W hen I’m on the road with travel journalists from around the world, I field a sea of questions about Louisiana. From general questions about the state’s history and the culture to specific ones about our music, swamps, the Mississippi River, alligators, Cajuns, the French Quarter, the antebellum plantations, movies and reality shows filmed here—you name it, I’m asked it. One frequent question that always makes me chuckle is “How do you stay so lean living here?” I’ll admit, it’s not easy.
Like our music, good food is found everywhere in Louisiana. Ask any visitor—or resident for that matter—what they like the best about this state, and they will say those two things. But while it’s our reputation for tasty cuisine and musical genius that gets travelers here, it’s visitors’ experiences that keep them coming back for more.

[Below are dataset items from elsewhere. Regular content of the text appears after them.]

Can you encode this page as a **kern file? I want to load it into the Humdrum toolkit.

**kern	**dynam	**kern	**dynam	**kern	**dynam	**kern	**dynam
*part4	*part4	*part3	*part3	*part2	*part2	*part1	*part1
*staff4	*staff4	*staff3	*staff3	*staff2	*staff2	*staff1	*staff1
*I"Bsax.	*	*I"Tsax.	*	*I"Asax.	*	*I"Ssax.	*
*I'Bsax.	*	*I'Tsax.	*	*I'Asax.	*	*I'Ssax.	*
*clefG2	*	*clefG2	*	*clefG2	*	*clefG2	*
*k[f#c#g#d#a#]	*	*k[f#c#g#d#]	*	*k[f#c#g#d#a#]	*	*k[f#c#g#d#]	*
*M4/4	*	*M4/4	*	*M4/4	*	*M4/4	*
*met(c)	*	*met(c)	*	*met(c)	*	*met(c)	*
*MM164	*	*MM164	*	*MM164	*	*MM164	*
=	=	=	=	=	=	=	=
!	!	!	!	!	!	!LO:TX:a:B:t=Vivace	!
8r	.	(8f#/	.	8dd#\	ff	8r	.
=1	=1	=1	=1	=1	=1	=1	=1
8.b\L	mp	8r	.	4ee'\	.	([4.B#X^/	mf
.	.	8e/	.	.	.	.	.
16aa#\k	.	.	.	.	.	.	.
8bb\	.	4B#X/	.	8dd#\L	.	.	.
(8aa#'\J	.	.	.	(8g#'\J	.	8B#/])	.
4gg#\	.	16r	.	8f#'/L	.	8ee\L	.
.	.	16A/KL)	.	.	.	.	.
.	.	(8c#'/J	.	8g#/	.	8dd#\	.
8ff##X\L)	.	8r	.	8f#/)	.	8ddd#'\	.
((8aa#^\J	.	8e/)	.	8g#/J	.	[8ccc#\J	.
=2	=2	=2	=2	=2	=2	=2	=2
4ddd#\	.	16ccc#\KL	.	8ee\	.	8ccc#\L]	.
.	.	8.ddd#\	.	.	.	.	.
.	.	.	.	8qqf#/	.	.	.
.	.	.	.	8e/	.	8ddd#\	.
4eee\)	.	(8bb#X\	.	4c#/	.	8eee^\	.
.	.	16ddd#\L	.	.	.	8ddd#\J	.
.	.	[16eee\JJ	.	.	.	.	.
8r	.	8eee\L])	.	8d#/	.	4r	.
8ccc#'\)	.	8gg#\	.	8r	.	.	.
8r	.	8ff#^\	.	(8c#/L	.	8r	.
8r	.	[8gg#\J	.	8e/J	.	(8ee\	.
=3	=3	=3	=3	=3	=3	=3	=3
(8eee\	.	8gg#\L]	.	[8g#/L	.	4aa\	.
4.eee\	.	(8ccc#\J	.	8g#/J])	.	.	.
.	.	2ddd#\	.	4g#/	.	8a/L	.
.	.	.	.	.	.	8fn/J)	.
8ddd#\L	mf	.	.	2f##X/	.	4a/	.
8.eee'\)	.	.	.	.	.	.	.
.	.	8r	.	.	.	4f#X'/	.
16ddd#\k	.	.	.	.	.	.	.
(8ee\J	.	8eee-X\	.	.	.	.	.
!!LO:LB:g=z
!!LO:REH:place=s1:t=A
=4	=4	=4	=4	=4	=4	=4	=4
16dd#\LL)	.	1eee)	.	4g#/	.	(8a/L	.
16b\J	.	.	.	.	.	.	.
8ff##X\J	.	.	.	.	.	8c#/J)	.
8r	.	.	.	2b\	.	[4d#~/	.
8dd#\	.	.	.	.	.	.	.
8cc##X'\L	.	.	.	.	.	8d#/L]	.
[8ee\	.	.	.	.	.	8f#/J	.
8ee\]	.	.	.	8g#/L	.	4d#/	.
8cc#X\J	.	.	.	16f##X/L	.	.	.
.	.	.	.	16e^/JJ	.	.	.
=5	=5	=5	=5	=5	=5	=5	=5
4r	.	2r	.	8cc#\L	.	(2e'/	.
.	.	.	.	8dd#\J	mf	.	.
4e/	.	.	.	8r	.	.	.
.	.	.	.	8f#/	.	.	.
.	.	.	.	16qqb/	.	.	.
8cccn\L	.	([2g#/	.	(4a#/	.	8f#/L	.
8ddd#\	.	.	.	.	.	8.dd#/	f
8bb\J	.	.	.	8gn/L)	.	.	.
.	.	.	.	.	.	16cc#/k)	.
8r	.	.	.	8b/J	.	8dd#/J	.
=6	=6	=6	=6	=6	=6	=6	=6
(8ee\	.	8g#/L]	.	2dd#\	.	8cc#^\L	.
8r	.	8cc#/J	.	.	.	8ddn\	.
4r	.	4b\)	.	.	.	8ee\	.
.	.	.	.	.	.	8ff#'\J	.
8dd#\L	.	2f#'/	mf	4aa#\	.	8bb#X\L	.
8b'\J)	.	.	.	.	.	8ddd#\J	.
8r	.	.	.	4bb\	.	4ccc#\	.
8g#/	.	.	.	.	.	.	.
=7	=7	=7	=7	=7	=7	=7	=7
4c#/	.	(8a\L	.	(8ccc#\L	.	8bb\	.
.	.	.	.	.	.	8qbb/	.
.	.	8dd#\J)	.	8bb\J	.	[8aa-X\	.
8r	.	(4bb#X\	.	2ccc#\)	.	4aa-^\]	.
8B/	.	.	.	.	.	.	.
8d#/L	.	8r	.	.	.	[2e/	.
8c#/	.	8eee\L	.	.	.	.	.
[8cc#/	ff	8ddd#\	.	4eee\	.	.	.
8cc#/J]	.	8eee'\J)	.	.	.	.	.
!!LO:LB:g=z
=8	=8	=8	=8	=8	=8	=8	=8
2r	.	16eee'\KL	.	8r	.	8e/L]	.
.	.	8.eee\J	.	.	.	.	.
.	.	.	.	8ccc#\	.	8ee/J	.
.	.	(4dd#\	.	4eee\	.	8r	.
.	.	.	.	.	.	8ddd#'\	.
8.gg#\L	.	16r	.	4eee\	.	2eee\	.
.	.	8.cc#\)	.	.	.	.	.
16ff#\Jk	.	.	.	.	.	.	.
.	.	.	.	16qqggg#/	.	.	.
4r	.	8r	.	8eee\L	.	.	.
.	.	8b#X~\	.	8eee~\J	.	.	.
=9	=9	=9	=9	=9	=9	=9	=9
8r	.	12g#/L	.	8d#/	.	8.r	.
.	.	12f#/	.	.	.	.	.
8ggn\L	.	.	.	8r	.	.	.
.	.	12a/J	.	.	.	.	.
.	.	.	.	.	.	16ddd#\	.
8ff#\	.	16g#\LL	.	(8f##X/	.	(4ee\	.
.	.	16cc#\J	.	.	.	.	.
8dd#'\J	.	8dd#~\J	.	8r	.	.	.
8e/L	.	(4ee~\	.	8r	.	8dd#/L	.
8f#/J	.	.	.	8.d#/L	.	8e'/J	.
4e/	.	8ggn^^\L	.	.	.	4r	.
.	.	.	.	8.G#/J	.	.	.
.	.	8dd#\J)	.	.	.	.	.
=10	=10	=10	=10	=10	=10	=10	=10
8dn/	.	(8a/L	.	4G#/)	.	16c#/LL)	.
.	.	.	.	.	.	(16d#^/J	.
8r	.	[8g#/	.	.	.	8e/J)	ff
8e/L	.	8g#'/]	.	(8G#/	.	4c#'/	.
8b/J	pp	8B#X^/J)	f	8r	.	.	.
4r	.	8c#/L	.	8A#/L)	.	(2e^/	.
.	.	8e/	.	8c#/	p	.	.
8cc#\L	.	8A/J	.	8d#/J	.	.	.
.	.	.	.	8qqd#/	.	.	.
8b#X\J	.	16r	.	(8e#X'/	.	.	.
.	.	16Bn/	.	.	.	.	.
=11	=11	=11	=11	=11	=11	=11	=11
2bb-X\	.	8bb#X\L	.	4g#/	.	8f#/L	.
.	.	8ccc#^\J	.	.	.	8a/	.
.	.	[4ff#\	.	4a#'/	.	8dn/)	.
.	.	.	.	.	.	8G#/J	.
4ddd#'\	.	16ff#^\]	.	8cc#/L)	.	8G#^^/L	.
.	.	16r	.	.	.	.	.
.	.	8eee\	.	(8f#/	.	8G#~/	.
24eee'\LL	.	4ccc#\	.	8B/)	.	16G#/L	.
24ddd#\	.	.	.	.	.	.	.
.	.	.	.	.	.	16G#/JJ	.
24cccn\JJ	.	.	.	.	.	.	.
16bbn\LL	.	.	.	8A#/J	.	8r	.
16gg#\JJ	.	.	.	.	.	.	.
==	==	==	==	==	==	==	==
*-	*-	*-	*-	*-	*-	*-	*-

Our food and its peculiar names are a main point of curiosity for outsiders:
•Gumbo (GUM-bo) is a hearty stew thickened with a browned roux (ROO), flour and oil mix, okra and filé (FEE-lay), ground sassafras leaves.
•Jambalaya (jum-buh-LIE-uh) is a seasoned rice dish made with meat or seafood and is similar to Spanish paella.
•Étouffée (eh-too-FAY), which literally means smothered, is meat with butter sauce and chopped vegetables.
•Andouille (AHN-do-ee) is a spicy sausage.
•Boudin (BOO-dan) is a spicy rice and meat sausage.
•Maque choux (MOCK-shoo) is a side dish with corn as the main ingredient.
Read that list again out loud and you’ll see why ordering your meal is as much fun as actually eating it.
The two most popular types of cuisine in Louisiana are Creole and Cajun, and telling them apart is difficult for locals and tourists alike because you can often find both variations of the same dish—there is Creole gumbo and Cajun gumbo, and Creole jambalaya and Cajun jambalaya. Creole is a fusion of European, African and Caribbean cooking techniques using Louisiana ingredients that rose to prevalence in New Orleans in the early 1800s. Cajun is the cuisine of 18th Century French-Acadian exiles who settled in the swamps and prairies of southwest Louisiana. One insider tip to help you tell the difference is that tomatoes are fairly common in Creole and somewhat rare in Cajun.
A common denominator in our cuisine is often Louisiana seafood. The state has 400 miles—actually thousands of miles if you count bays and inlets—of coastline along the Gulf of Mexico, making it one of North America’s most productive shrimp, oyster and crab fisheries. Meanwhile, inland marshes and swamps contribute catfish (a white freshwater fish typically served in fried filet strips), crawfish (akin to miniature freshwater lobsters served in dishes or boiled whole) and exotic reptile meats such as alligator (usually fried) and turtle (served in soup).
Since listing notable Louisiana restaurants and food stops will consume more bandwidth than our webmaster allows, here’s a great way to eat your way across our state. Louisiana Culinary Trails, includes eight road trips focusing on food in different regions of the state. Your best bets for Creole cuisine are the Creole Crescent trail in New Orleans and the Northshore Sampler trail north of Lake Pontchartrain. For Cajun cuisine, try the Bayou Bounty, Prairie Home Cooking and Seafood Sensation routes through the southern part of the state. Capital Cravings, the trail in and around Baton Rouge, is where Creole and Cajun meet and mix together—wonderfully, I might add. Delta Delights and Red River Riches in north Louisiana delve into Cajun and Creole while incorporating traditional Southern cooking with regional delicacies, such as Natchitoches meat pies.
A ride along the culinary trails will ensure that you do not leave Louisiana hungry. As for staying lean like me, don’t think about it and enjoy the best food in the world.